Estamos asistiendo a un momento de quiebre, de cambio de las reglas del juego en el mundo digital. Hay quienes lo llaman un cambio de paradigma, una nueva era.
Si repasamos de dónde venimos, el 2020 fue el gran cambio cuando la pandemia generó un vuelco masivo y generalizado de todos los aspectos de la vida hacia lo digital. Se aceleraron muchos procesos y se llenó de ofertas de cursos online, creadores de contenido y mucha información. Se llegó a hablar de la infodemia. De tanta información que nos intoxicaba.
Casi seis años después, hay un hartazgo cada vez más generalizado. Hay sobresaturación de información y de contenidos. Hay fatiga de lo que predominó con éxito hasta ahora para ser virales: el contenido en video de corta duración, a un ritmo muy acelerado y sin ahondar en ningún tema en profundidad.
Por eso se habla de una vuelta al video largo, al contenido de un ritmo más lento, más calmo y con más profundidad. Esto es lo que va a predominar en este tiempo: el contenido que abra conversaciones, que genere diálogo. Por eso, la opinión propia, la muestra de tu punto de vista va a ser el mayor diferencial.
El otro gran hecho histórico es la llegada de la inteligencia artificial a las manos de todos, el alcance masivo de la IA es una marca de este tiempo. La brecha entre quienes la usen con estrategia y de manera inteligente va a ser cada vez más grande con quienes no la aprovechen o no sepan cómo hacerlo bien. Y el uso masivo de IA también pone al frente no sólo debates muy profundos sobre la humanidad, sino que también pone en valor todo lo que sea más genuino y auténtico. Los vínculos humanos se refuerzan y ganan valor las comunidades que construyan confianza.
Lo emocional viene tomando un lugar central. Ante tanta saturación de información, de creadores de contenido que copian moldes y recetas que funcionaron hasta ahora, hay fatiga, hay angustia por la comparación constante con estilos de vida perfectos, pieles perfectas, rutinas perfectas y un modelo de consumo muy agresivo.

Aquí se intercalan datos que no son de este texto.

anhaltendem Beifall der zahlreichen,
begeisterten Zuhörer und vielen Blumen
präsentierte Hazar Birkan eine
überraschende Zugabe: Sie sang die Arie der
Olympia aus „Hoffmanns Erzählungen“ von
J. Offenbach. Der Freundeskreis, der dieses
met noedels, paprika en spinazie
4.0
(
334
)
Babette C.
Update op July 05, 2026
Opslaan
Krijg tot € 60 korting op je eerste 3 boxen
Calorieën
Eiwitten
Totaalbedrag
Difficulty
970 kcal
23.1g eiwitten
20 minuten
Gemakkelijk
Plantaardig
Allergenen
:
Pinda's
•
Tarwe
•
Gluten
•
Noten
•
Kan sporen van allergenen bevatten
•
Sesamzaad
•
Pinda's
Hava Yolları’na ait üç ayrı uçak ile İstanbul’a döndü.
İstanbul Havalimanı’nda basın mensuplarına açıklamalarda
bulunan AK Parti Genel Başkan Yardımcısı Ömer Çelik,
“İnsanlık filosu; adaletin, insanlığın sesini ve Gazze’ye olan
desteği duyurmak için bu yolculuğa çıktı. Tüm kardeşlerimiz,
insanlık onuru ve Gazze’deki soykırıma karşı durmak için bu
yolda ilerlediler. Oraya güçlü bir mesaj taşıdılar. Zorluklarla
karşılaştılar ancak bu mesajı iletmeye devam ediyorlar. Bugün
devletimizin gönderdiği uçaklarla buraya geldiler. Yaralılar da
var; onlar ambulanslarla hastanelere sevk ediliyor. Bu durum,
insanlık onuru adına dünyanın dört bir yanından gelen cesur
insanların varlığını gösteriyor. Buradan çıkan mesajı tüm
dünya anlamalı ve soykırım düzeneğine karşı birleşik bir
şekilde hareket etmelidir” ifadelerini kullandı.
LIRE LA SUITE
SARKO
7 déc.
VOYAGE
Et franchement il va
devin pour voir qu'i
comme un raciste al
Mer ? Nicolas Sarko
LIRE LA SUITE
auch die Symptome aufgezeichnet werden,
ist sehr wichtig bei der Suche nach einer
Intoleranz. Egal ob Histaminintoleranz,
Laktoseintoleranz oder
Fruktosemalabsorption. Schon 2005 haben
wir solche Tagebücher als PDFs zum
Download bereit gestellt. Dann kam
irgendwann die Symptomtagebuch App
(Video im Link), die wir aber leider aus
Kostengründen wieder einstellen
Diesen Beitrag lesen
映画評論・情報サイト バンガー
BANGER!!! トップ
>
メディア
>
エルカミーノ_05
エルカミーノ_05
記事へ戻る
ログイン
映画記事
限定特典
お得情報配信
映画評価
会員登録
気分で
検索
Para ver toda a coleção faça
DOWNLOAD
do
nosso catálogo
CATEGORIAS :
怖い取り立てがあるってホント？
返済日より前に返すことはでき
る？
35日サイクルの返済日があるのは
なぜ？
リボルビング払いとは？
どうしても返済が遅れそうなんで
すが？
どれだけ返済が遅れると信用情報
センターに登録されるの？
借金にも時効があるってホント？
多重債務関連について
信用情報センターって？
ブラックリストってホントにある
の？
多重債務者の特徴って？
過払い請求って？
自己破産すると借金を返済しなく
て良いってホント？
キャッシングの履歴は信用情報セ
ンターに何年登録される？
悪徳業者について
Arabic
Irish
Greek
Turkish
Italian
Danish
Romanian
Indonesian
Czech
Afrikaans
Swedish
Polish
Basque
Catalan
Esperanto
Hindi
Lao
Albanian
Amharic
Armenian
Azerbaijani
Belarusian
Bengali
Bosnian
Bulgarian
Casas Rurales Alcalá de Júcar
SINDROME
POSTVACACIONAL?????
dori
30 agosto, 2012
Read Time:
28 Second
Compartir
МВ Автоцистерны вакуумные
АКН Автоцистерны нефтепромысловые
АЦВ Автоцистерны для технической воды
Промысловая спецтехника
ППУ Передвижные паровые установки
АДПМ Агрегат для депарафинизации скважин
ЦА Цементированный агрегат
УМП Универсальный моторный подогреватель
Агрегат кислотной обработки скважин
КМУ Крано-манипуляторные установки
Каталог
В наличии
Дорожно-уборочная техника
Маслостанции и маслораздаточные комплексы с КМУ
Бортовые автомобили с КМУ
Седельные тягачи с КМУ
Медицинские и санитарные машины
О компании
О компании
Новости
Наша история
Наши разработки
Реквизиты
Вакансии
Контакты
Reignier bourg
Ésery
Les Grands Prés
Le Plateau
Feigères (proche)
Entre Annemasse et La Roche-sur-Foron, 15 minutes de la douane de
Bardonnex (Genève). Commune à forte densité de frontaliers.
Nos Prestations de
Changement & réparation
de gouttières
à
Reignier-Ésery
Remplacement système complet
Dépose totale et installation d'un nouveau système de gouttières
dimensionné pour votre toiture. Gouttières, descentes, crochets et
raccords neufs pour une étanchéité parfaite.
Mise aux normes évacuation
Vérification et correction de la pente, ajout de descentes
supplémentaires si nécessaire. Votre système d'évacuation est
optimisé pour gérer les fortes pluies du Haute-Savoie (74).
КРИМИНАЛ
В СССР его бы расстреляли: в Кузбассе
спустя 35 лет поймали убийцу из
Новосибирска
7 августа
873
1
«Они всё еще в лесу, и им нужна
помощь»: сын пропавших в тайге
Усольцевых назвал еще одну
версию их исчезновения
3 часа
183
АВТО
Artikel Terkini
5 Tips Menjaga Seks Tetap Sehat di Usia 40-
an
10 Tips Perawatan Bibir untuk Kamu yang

Por eso lo que se viene es una vuelta a lo analógico, a actividades que nos saquen de las pantallas o a aplicaciones y herramientas que nos ayuden a tener una mejor relación con lo digital que no sea tan agobiante.
¿Cómo sobrevivir a los cambios?
Es fundamental tener en claro cuál es tu propósito, el por qué de tu presencia en el espacio digital, para sostener una estrategia que permita ser constante y coherente pese a los cambios.